EXCERPTED DATA:
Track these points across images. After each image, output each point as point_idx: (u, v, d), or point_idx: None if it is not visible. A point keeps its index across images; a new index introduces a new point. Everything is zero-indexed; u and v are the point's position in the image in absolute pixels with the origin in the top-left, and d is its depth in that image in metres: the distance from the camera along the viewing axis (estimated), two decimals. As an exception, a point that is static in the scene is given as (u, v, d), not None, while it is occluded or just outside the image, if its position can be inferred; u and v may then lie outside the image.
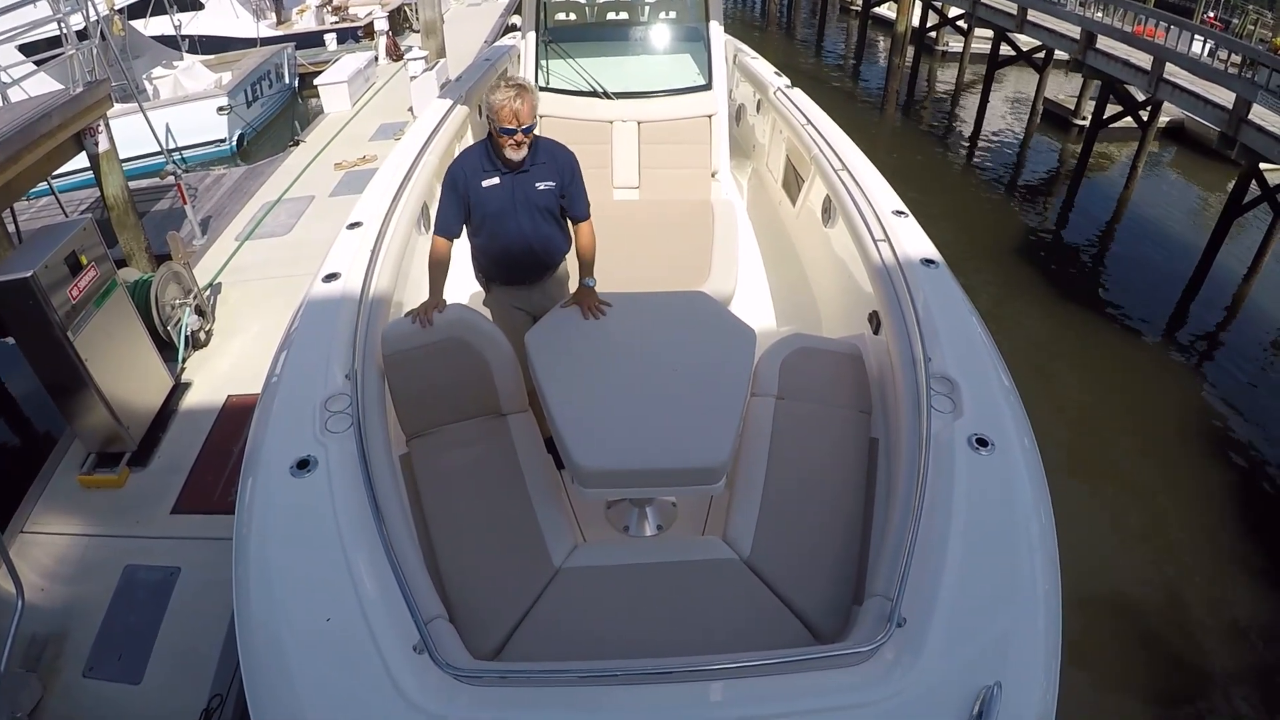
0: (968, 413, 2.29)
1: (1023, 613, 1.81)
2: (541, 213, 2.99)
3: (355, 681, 1.67)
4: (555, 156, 2.98)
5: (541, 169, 2.94)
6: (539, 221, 3.00)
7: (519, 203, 2.94)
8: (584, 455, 2.23)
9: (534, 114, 2.79)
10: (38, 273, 3.91)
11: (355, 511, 2.02)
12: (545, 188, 2.96)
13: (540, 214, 2.99)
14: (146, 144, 9.38)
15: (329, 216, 7.60)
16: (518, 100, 2.73)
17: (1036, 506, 2.06)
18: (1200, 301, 9.57)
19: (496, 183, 2.91)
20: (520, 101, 2.73)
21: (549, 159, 2.96)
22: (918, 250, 3.18)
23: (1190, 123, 13.65)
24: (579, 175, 3.03)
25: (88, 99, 5.92)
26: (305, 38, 17.19)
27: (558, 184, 2.97)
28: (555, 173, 2.96)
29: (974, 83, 16.81)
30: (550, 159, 2.96)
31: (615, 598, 2.20)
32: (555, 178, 2.96)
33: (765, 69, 5.89)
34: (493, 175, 2.92)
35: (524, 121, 2.76)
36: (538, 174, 2.94)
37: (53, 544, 4.17)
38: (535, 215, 2.98)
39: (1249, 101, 8.89)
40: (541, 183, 2.95)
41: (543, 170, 2.95)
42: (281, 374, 2.55)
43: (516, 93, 2.73)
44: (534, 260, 3.09)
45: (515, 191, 2.93)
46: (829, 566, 2.26)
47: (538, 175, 2.94)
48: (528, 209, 2.96)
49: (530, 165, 2.92)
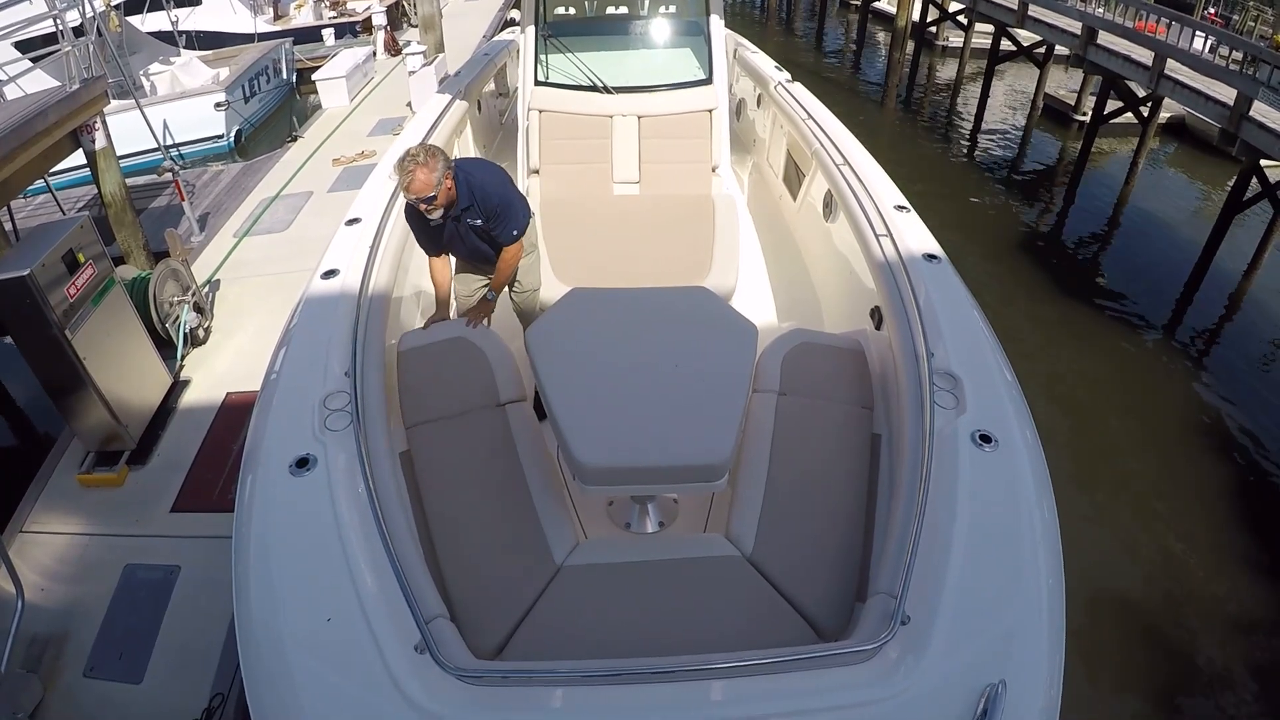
0: (971, 409, 2.29)
1: (1027, 610, 1.80)
2: (480, 236, 3.35)
3: (356, 682, 1.66)
4: (478, 198, 3.22)
5: (472, 210, 3.23)
6: (478, 244, 3.40)
7: (461, 234, 3.34)
8: (585, 452, 2.22)
9: (436, 184, 2.97)
10: (35, 271, 3.88)
11: (355, 510, 2.01)
12: (475, 224, 3.29)
13: (477, 238, 3.36)
14: (144, 140, 9.36)
15: (327, 212, 7.58)
16: (419, 172, 2.93)
17: (1040, 503, 2.05)
18: (1200, 298, 9.56)
19: (439, 220, 3.21)
20: (420, 172, 2.93)
21: (472, 201, 3.22)
22: (920, 245, 3.17)
23: (1191, 119, 13.63)
24: (500, 210, 3.26)
25: (84, 96, 5.89)
26: (303, 33, 17.12)
27: (484, 221, 3.27)
28: (480, 213, 3.24)
29: (974, 78, 16.77)
30: (473, 201, 3.21)
31: (617, 596, 2.19)
32: (481, 217, 3.25)
33: (766, 63, 5.86)
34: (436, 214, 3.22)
35: (423, 194, 2.97)
36: (470, 214, 3.25)
37: (53, 544, 4.16)
38: (472, 240, 3.37)
39: (1250, 98, 8.87)
40: (473, 220, 3.28)
41: (473, 211, 3.25)
42: (280, 371, 2.54)
43: (413, 166, 2.92)
44: (483, 263, 3.54)
45: (456, 228, 3.31)
46: (832, 563, 2.25)
47: (470, 215, 3.25)
48: (468, 238, 3.36)
49: (459, 211, 3.21)
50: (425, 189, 2.95)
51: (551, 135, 4.83)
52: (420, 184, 2.93)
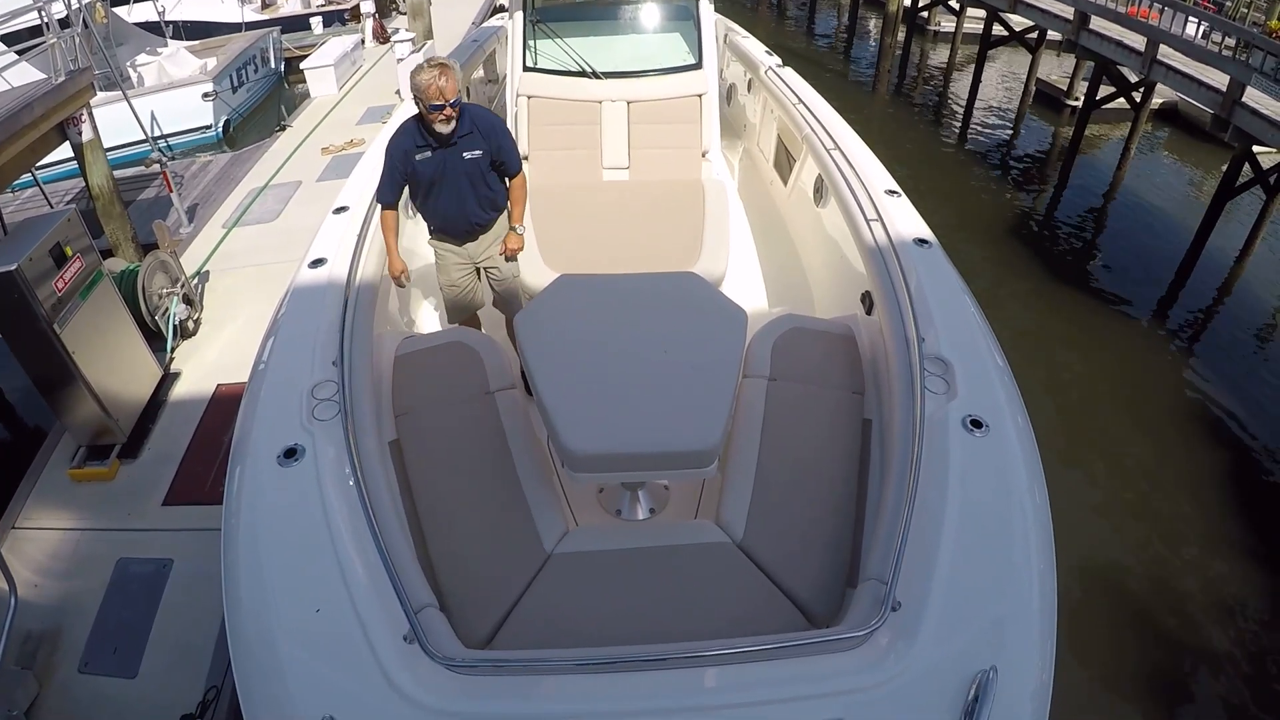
0: (962, 394, 2.29)
1: (1018, 596, 1.80)
2: (470, 179, 3.28)
3: (346, 673, 1.66)
4: (479, 124, 3.23)
5: (468, 139, 3.20)
6: (467, 188, 3.30)
7: (449, 172, 3.24)
8: (573, 439, 2.21)
9: (457, 90, 3.05)
10: (22, 265, 3.86)
11: (343, 501, 2.00)
12: (472, 157, 3.23)
13: (469, 180, 3.28)
14: (132, 132, 9.26)
15: (316, 201, 7.52)
16: (442, 78, 2.98)
17: (1031, 489, 2.05)
18: (1192, 283, 9.56)
19: (429, 155, 3.20)
20: (444, 79, 2.99)
21: (473, 128, 3.20)
22: (911, 230, 3.16)
23: (1183, 105, 13.59)
24: (505, 135, 3.32)
25: (70, 88, 5.83)
26: (291, 21, 16.95)
27: (485, 151, 3.26)
28: (482, 139, 3.24)
29: (966, 63, 16.69)
30: (475, 128, 3.21)
31: (607, 583, 2.19)
32: (482, 145, 3.24)
33: (756, 48, 5.82)
34: (425, 149, 3.20)
35: (449, 97, 3.02)
36: (465, 144, 3.21)
37: (45, 539, 4.15)
38: (464, 182, 3.28)
39: (1243, 84, 8.83)
40: (469, 152, 3.22)
41: (470, 140, 3.22)
42: (268, 362, 2.53)
43: (440, 71, 2.99)
44: (465, 221, 3.42)
45: (446, 163, 3.22)
46: (822, 549, 2.25)
47: (465, 146, 3.21)
48: (457, 178, 3.26)
49: (458, 138, 3.19)
50: (453, 92, 3.00)
51: (540, 121, 4.80)
52: (453, 86, 2.99)
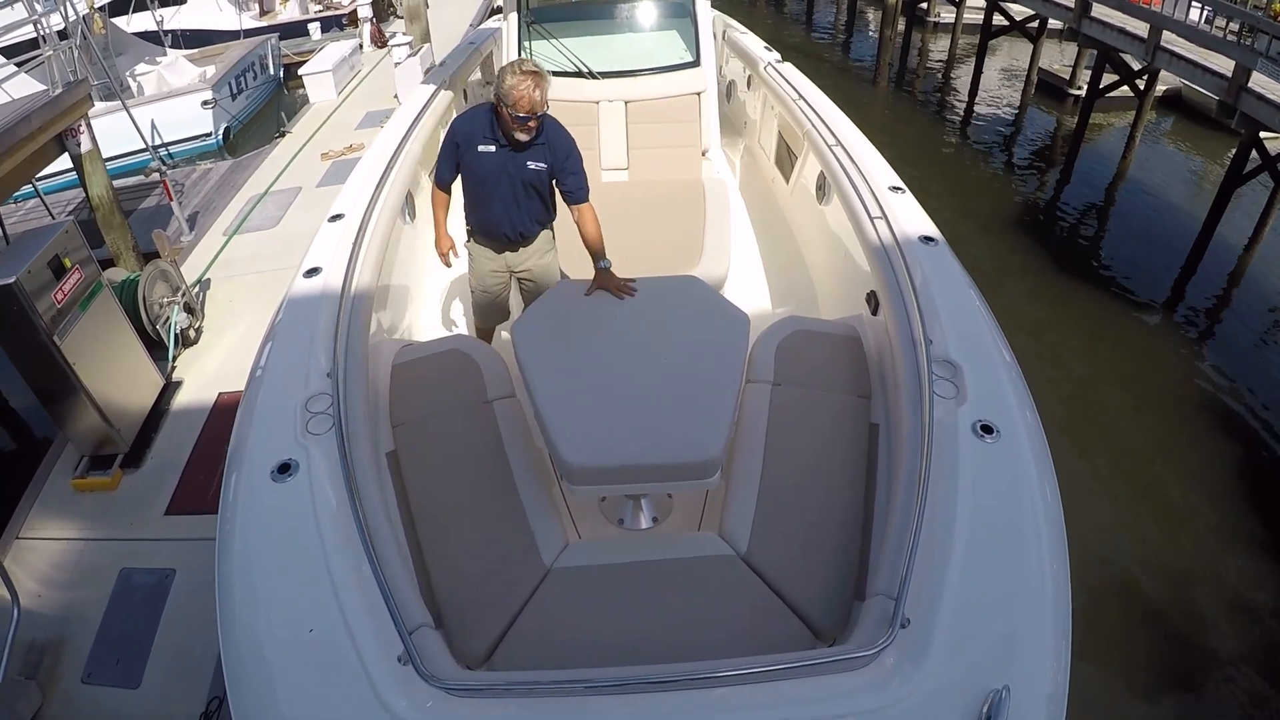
0: (971, 398, 2.22)
1: (1031, 611, 1.73)
2: (526, 188, 3.11)
3: (339, 695, 1.62)
4: (553, 139, 3.05)
5: (538, 149, 3.03)
6: (521, 197, 3.13)
7: (507, 175, 3.05)
8: (571, 452, 2.16)
9: (546, 101, 2.88)
10: (20, 279, 3.84)
11: (337, 518, 1.96)
12: (535, 168, 3.05)
13: (525, 189, 3.11)
14: (133, 141, 9.27)
15: (316, 207, 7.51)
16: (535, 90, 2.82)
17: (1044, 498, 1.97)
18: (1200, 272, 9.46)
19: (492, 150, 3.01)
20: (537, 91, 2.83)
21: (547, 140, 3.03)
22: (916, 227, 3.10)
23: (1188, 91, 13.45)
24: (575, 158, 3.10)
25: (67, 100, 5.82)
26: (289, 28, 16.99)
27: (549, 166, 3.05)
28: (549, 155, 3.04)
29: (967, 54, 16.60)
30: (548, 141, 3.04)
31: (609, 598, 2.14)
32: (548, 160, 3.05)
33: (755, 44, 5.77)
34: (490, 143, 3.02)
35: (538, 110, 2.87)
36: (533, 154, 3.03)
37: (48, 549, 4.13)
38: (519, 189, 3.10)
39: (1248, 69, 8.72)
40: (534, 163, 3.04)
41: (539, 151, 3.04)
42: (263, 373, 2.49)
43: (534, 82, 2.82)
44: (510, 230, 3.22)
45: (508, 164, 3.03)
46: (828, 561, 2.19)
47: (532, 155, 3.03)
48: (514, 183, 3.07)
49: (528, 144, 3.01)
50: (543, 105, 2.88)
51: None
52: (543, 98, 2.86)
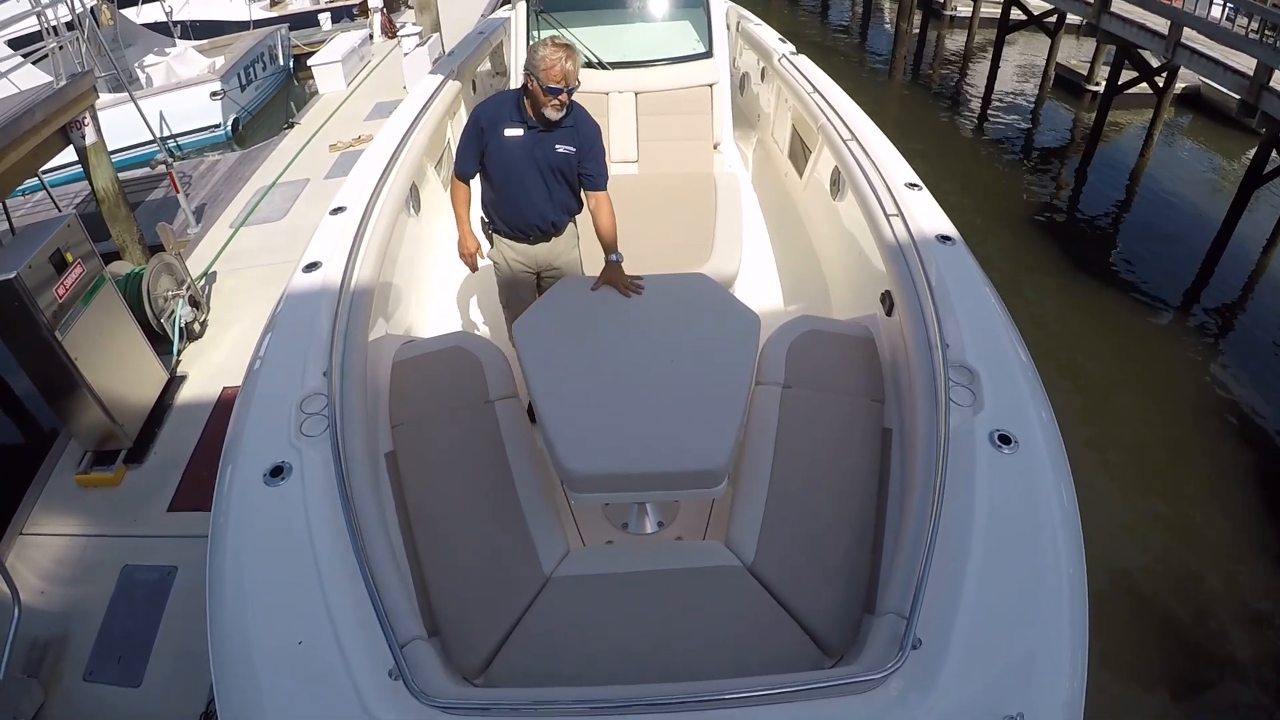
0: (989, 406, 2.13)
1: (1047, 632, 1.66)
2: (555, 174, 2.96)
3: (327, 711, 1.57)
4: (580, 123, 2.94)
5: (566, 132, 2.91)
6: (551, 182, 2.98)
7: (535, 159, 2.91)
8: (573, 459, 2.09)
9: (578, 74, 2.76)
10: (21, 273, 3.81)
11: (329, 525, 1.89)
12: (564, 151, 2.92)
13: (553, 175, 2.97)
14: (141, 133, 9.25)
15: (324, 199, 7.29)
16: (568, 61, 2.71)
17: (1063, 513, 1.89)
18: (1218, 274, 9.28)
19: (519, 134, 2.88)
20: (570, 62, 2.72)
21: (574, 124, 2.92)
22: (932, 225, 3.00)
23: (1207, 89, 13.21)
24: (599, 145, 2.99)
25: (71, 92, 5.78)
26: (299, 18, 16.97)
27: (577, 150, 2.93)
28: (577, 139, 2.92)
29: (984, 48, 16.38)
30: (575, 125, 2.93)
31: (610, 608, 2.07)
32: (576, 144, 2.92)
33: (769, 35, 5.67)
34: (517, 126, 2.89)
35: (571, 82, 2.74)
36: (561, 136, 2.90)
37: (51, 545, 4.12)
38: (548, 175, 2.96)
39: (1270, 68, 8.54)
40: (562, 145, 2.91)
41: (567, 134, 2.91)
42: (259, 371, 2.42)
43: (566, 53, 2.72)
44: (539, 220, 3.06)
45: (535, 148, 2.89)
46: (838, 573, 2.11)
47: (560, 138, 2.90)
48: (542, 168, 2.93)
49: (556, 125, 2.89)
50: (575, 78, 2.76)
51: None
52: (576, 70, 2.75)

WORK ITEM:
Above are some records; extract exactly the lines from the one containing "3: (355, 681, 1.67)" through the one containing "51: (551, 135, 4.83)" and drop the pictures.

ANSWER TO THIS EXERCISE:
3: (355, 681, 1.67)
4: (555, 156, 2.98)
5: (541, 169, 2.94)
6: (539, 221, 3.00)
7: (519, 203, 2.94)
8: (584, 455, 2.23)
9: (534, 114, 2.79)
10: (38, 273, 3.91)
11: (355, 511, 2.02)
12: (545, 188, 2.96)
13: (540, 214, 2.99)
14: (146, 144, 9.38)
15: (329, 216, 7.60)
16: (518, 100, 2.73)
17: (1036, 506, 2.06)
18: (1200, 301, 9.57)
19: (496, 183, 2.91)
20: (520, 101, 2.73)
21: (549, 159, 2.96)
22: (918, 250, 3.18)
23: (1190, 123, 13.65)
24: (579, 175, 3.03)
25: (88, 99, 5.92)
26: (305, 38, 17.19)
27: (558, 184, 2.97)
28: (555, 173, 2.96)
29: (974, 83, 16.81)
30: (550, 159, 2.96)
31: (615, 598, 2.20)
32: (555, 178, 2.96)
33: (765, 69, 5.89)
34: (493, 175, 2.92)
35: (524, 121, 2.76)
36: (538, 174, 2.94)
37: (53, 544, 4.17)
38: (535, 215, 2.98)
39: (1249, 101, 8.89)
40: (541, 183, 2.95)
41: (543, 170, 2.95)
42: (281, 374, 2.55)
43: (516, 93, 2.73)
44: (534, 260, 3.09)
45: (515, 191, 2.93)
46: (829, 566, 2.26)
47: (538, 175, 2.94)
48: (528, 209, 2.96)
49: (530, 165, 2.92)
0: (971, 409, 2.29)
1: (1027, 610, 1.80)
2: (480, 236, 3.35)
3: (356, 682, 1.66)
4: (478, 198, 3.22)
5: (472, 210, 3.23)
6: (478, 244, 3.40)
7: (461, 234, 3.34)
8: (585, 452, 2.22)
9: (436, 184, 2.97)
10: (35, 271, 3.88)
11: (355, 510, 2.01)
12: (475, 224, 3.29)
13: (477, 238, 3.36)
14: (144, 140, 9.36)
15: (327, 212, 7.58)
16: (419, 172, 2.93)
17: (1040, 503, 2.05)
18: (1200, 298, 9.56)
19: (439, 220, 3.21)
20: (420, 172, 2.93)
21: (472, 201, 3.22)
22: (920, 245, 3.17)
23: (1191, 119, 13.63)
24: (500, 210, 3.26)
25: (84, 96, 5.89)
26: (303, 33, 17.12)
27: (484, 221, 3.27)
28: (480, 213, 3.24)
29: (974, 78, 16.77)
30: (473, 201, 3.21)
31: (617, 596, 2.19)
32: (481, 217, 3.25)
33: (766, 63, 5.86)
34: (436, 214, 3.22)
35: (423, 194, 2.97)
36: (470, 214, 3.25)
37: (53, 544, 4.16)
38: (472, 240, 3.37)
39: (1250, 98, 8.87)
40: (473, 220, 3.28)
41: (473, 211, 3.25)
42: (280, 371, 2.54)
43: (413, 166, 2.92)
44: (483, 263, 3.54)
45: (456, 228, 3.31)
46: (832, 563, 2.25)
47: (470, 215, 3.25)
48: (468, 238, 3.36)
49: (459, 211, 3.21)
50: (425, 189, 2.95)
51: (551, 135, 4.83)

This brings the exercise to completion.